- Born: Eugene Stanley Brusky December 10, 1921 Pulaski, Wisconsin, U.S.
- Died: March 7, 2013 (aged 91) Allouez, Wisconsin, U.S.
- Occupation: Medical doctor
- Known for: Team physician, Green Bay Packers

= E. S. Brusky =

American doctor

Eugene Stanley Brusky (December 10, 1921 - March 7, 2013) was an American doctor and team physician for the Green Bay Packers, an American football team in the National Football League (NFL). Brusky was born in Pulaski, Wisconsin, before attending Marquette University for his undergraduate and medical degrees. He and his brother, Alvin, started a small medical practice in Green Bay, Wisconsin, which grew to become the West Side Clinic. He also helped re-establish St. Mary's Hospital in Green Bay. In 1962, head coach and general manager Vince Lombardi asked Brusky to be the team physician for the Packers, a position that initially was unpaid. He accepted and stayed in that role for 29 years before retiring in 1990. In recognition of his contributions to the team, Brusky was inducted into the Green Bay Packers Hall of Fame in 1987. He died on March 7, 2013, at the age of 91.

==Early life==
Eugene Brusky was born on December 10, 1921, in Pulaski, Wisconsin, to John and Josephine, who both emigrated from Poland. Brusky grew up on a dairy farm with his parents and 12 siblings. He graduated from Pulaski High School before attending Marquette University for his undergraduate and medical degrees.

==Career==
After graduating with his medical degree, Brusky and his brother Alvin, also a doctor, started a small clinic in Green Bay in 1946. In the early 1950s, they moved their practice to the west side of the city and renamed it to the West Side Clinic. It became the first doctor's office in Green Bay that was not located in the downtown area. Brusky worked his entire medical career at the West Side Clinic, where he practiced a broad range of medicine that included delivering babies, orthopedics and surgery, before retiring in 1987. During his career, he worked with the local Catholic diocese to move and re-establish St. Mary's Hospital in Green Bay.

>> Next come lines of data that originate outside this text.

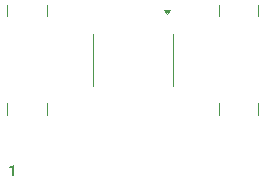
<source format=gbr>
%TF.GenerationSoftware,KiCad,Pcbnew,8.0.4*%
%TF.CreationDate,2024-09-13T11:56:01+01:00*%
%TF.ProjectId,MkI,4d6b492e-6b69-4636-9164-5f7063625858,rev?*%
%TF.SameCoordinates,Original*%
%TF.FileFunction,Legend,Top*%
%TF.FilePolarity,Positive*%
%FSLAX46Y46*%
G04 Gerber Fmt 4.6, Leading zero omitted, Abs format (unit mm)*
G04 Created by KiCad (PCBNEW 8.0.4) date 2024-09-13 11:56:01*
%MOMM*%
%LPD*%
G01*
G04 APERTURE LIST*
%ADD10C,0.200000*%
%ADD11C,0.120000*%
G04 APERTURE END LIST*
D10*
G36*
X88409592Y-96860000D02*
G01*
X88409592Y-95859825D01*
X88399334Y-95859825D01*
X87963849Y-96017117D01*
X87963849Y-96183447D01*
X88216640Y-96092588D01*
X88216640Y-96860000D01*
X88409592Y-96860000D01*
G37*
D11*
%TO.C,U1*%
X101350000Y-83135000D02*
X101110000Y-82805000D01*
X101590000Y-82805000D01*
X101350000Y-83135000D01*
G36*
X101350000Y-83135000D02*
G01*
X101110000Y-82805000D01*
X101590000Y-82805000D01*
X101350000Y-83135000D01*
G37*
X101810000Y-86995000D02*
X101810000Y-89195000D01*
X101810000Y-86995000D02*
X101810000Y-84795000D01*
X95040000Y-86995000D02*
X95040000Y-89195000D01*
X95040000Y-86995000D02*
X95040000Y-84795000D01*
%TO.C,RN2*%
X109065000Y-90675000D02*
X109065000Y-91675000D01*
X105705000Y-90675000D02*
X105705000Y-91675000D01*
%TO.C,RN1*%
X91145000Y-90675000D02*
X91145000Y-91675000D01*
X87785000Y-90675000D02*
X87785000Y-91675000D01*
%TO.C,RN4*%
X109065000Y-82315000D02*
X109065000Y-83315000D01*
X105705000Y-82315000D02*
X105705000Y-83315000D01*
%TO.C,RN3*%
X91145000Y-82315000D02*
X91145000Y-83315000D01*
X87785000Y-82315000D02*
X87785000Y-83315000D01*
%TD*%
M02*

</source>
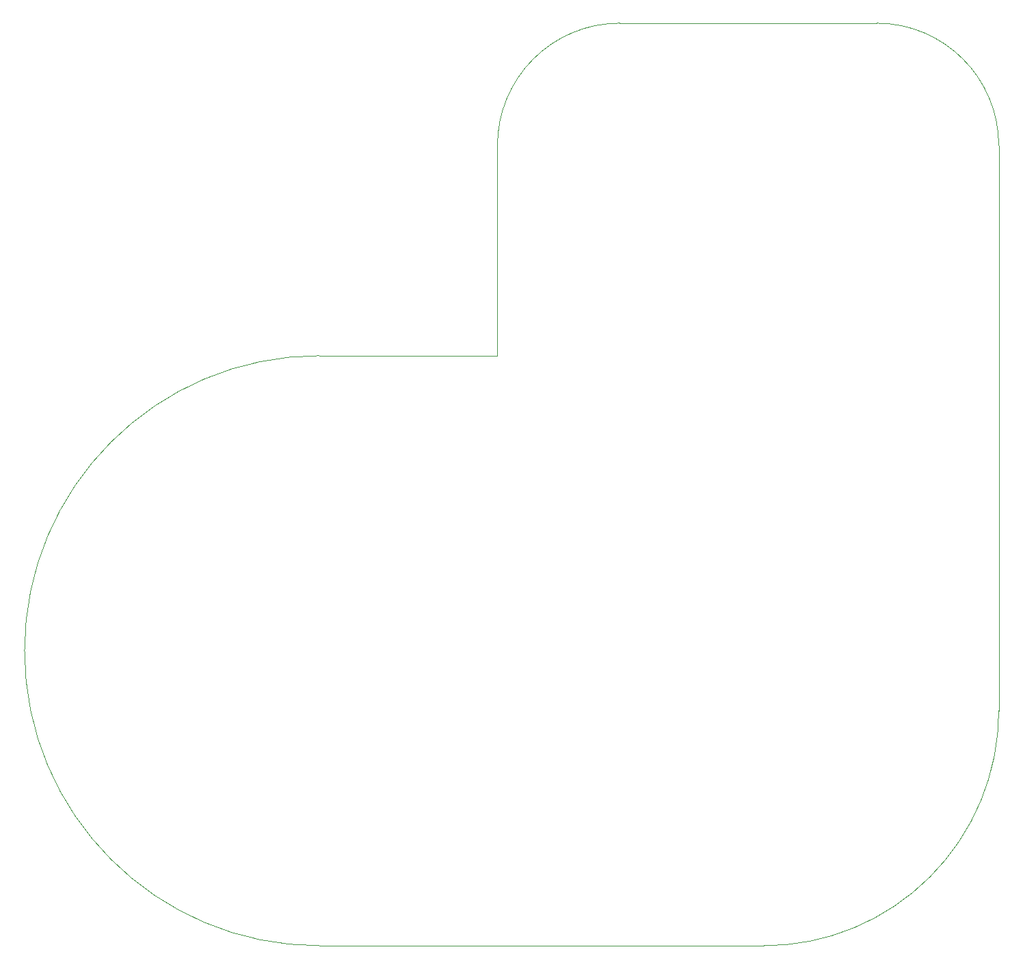
<source format=gbr>
%TF.GenerationSoftware,KiCad,Pcbnew,8.0.5*%
%TF.CreationDate,2025-02-22T12:03:58-08:00*%
%TF.ProjectId,eegw:ads1299,65656777-3a61-4647-9331-3239392e6b69,rev?*%
%TF.SameCoordinates,Original*%
%TF.FileFunction,Profile,NP*%
%FSLAX46Y46*%
G04 Gerber Fmt 4.6, Leading zero omitted, Abs format (unit mm)*
G04 Created by KiCad (PCBNEW 8.0.5) date 2025-02-22 12:03:58*
%MOMM*%
%LPD*%
G01*
G04 APERTURE LIST*
%TA.AperFunction,Profile*%
%ADD10C,0.050000*%
%TD*%
G04 APERTURE END LIST*
D10*
X177425527Y-44856644D02*
X145644044Y-44856644D01*
X130500000Y-60000000D02*
X130500000Y-86000000D01*
X177425527Y-44856644D02*
G75*
G02*
X192568856Y-60000000I-27J-15143356D01*
G01*
X108450000Y-159000000D02*
X163500000Y-159000000D01*
X108450000Y-159000000D02*
G75*
G02*
X108450000Y-86000000I0J36500000D01*
G01*
X108450000Y-86000000D02*
X130500000Y-86000000D01*
X192568883Y-129931117D02*
G75*
G02*
X163500000Y-159000003I-29068883J-3D01*
G01*
X130499312Y-60000000D02*
G75*
G02*
X145644044Y-44855952I15144048J0D01*
G01*
X192568883Y-129931117D02*
X192568883Y-60000000D01*
M02*

</source>
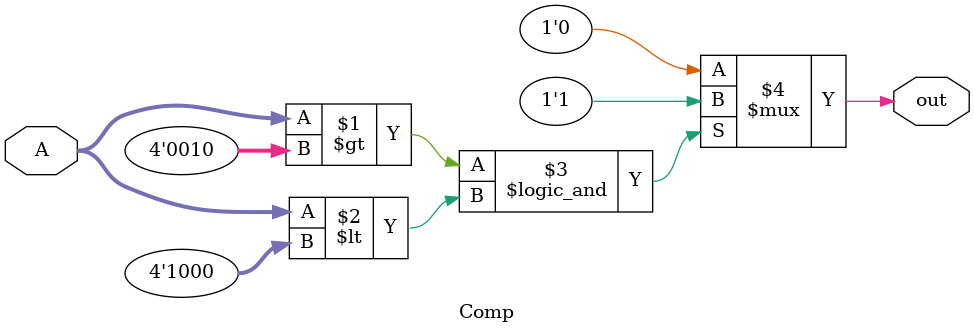
<source format=v>
module Comp(A, out);

input [3:0] A;
output out;

assign out = ((A > 4'b0010) && (A < 4'b1000))? 1'b1 : 1'b0;

endmodule
</source>
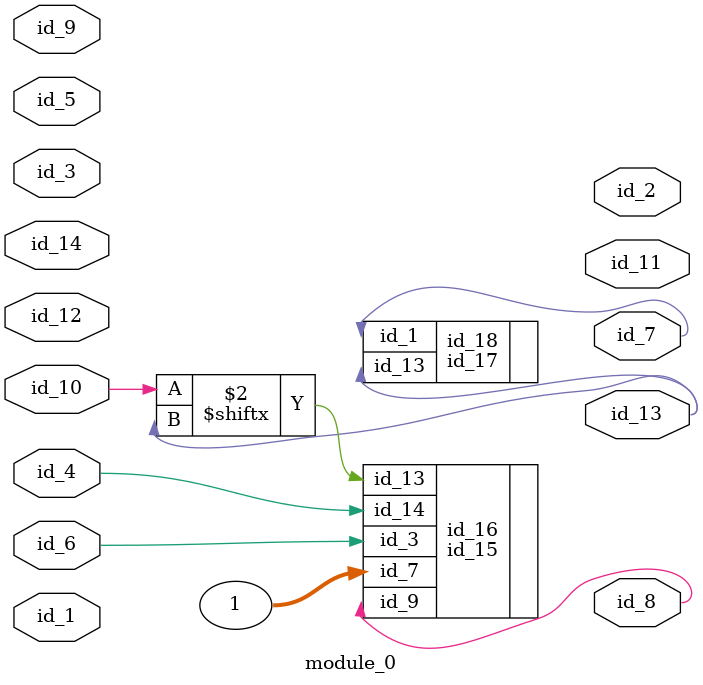
<source format=v>
module module_0 (
    id_1,
    id_2,
    id_3,
    id_4,
    id_5,
    id_6,
    id_7,
    id_8,
    id_9,
    id_10,
    id_11,
    id_12,
    id_13,
    id_14
);
  input id_14;
  output id_13;
  input id_12;
  output id_11;
  input id_10;
  input id_9;
  output id_8;
  output id_7;
  input id_6;
  input id_5;
  input id_4;
  input id_3;
  output id_2;
  input id_1;
  id_15 id_16 (
      .id_7 (id_14),
      .id_9 (id_8),
      .id_14(id_4),
      .id_7 (1),
      .id_3 (id_6),
      .id_13(id_10[id_13])
  );
  id_17 id_18 (
      .id_13(id_13),
      .id_1 (id_7)
  );
  id_19 id_20 (
      .id_2(1),
      .id_7("")
  );
endmodule

</source>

In 1962, Brusky was hired by the Green Bay Packers to be the team physician. He was hired after another doctor, Mason LeTellier, gave a recommendation to Packers head coach Vince Lombardi while they were golfing. Lombardi noted to LeTellier that his players were seeing numerous doctors, who all had differing opinions regarding injuries and ailments. LeTellier told Lombardi to talk with Brusky, who Lombardi had golfed with before at the Oneida Golf and Riding Club. Lombardi met with Brusky the next day and hired him, although for almost ten years the position was unpaid, with Brusky only being reimbursed for expenses. Brusky set-up his own office, which included an x-ray machine. Brusky continued in this role for 29 years before retiring in 1990 as the longest tenured team physician in the NFL. Before his retirement, he trained his replacement, Clarence Novotny, who he had worked with at the West Side Clinic; he provided some assistance to Novotny during the 1991 NFL season. He noted at his retirement that the job had become full-time and he wanted to spend more time with his family. Brusky was inducted into the Green Bay Packers Hall of Fame in 1987 in recognition of his contributions to the team.

Brusky was part of a small controversy just prior to his retirement. Don Majkowski, the Packers' quarterback, suffered a shoulder injury in a game during the 1990 NFL season. Brusky cleared Majkowski to play, however when Majkowski attempted to throw the ball he said he was in too much pain to play. Brusky made public comments saying that Majkowski was clear to play, however after a second opinion, a tear was found in Majkowski's rotator cuff and he had surgery and was out for the rest of the season. Packers coach Lindy Infante changed team policy so that no one but the head coach could talk to the press about player injuries. Even with this change, Infante and Brusky stated that this controversy was not the cause of his retirement.

==Personal life==
Brusky married his wife, Hazel, in September 1945 and they had 14 children together. He was an avid golfer and was a member of Saint Francis Xavier Cathedral Parish. Brusky died at the age of 91 on March 7, 2013.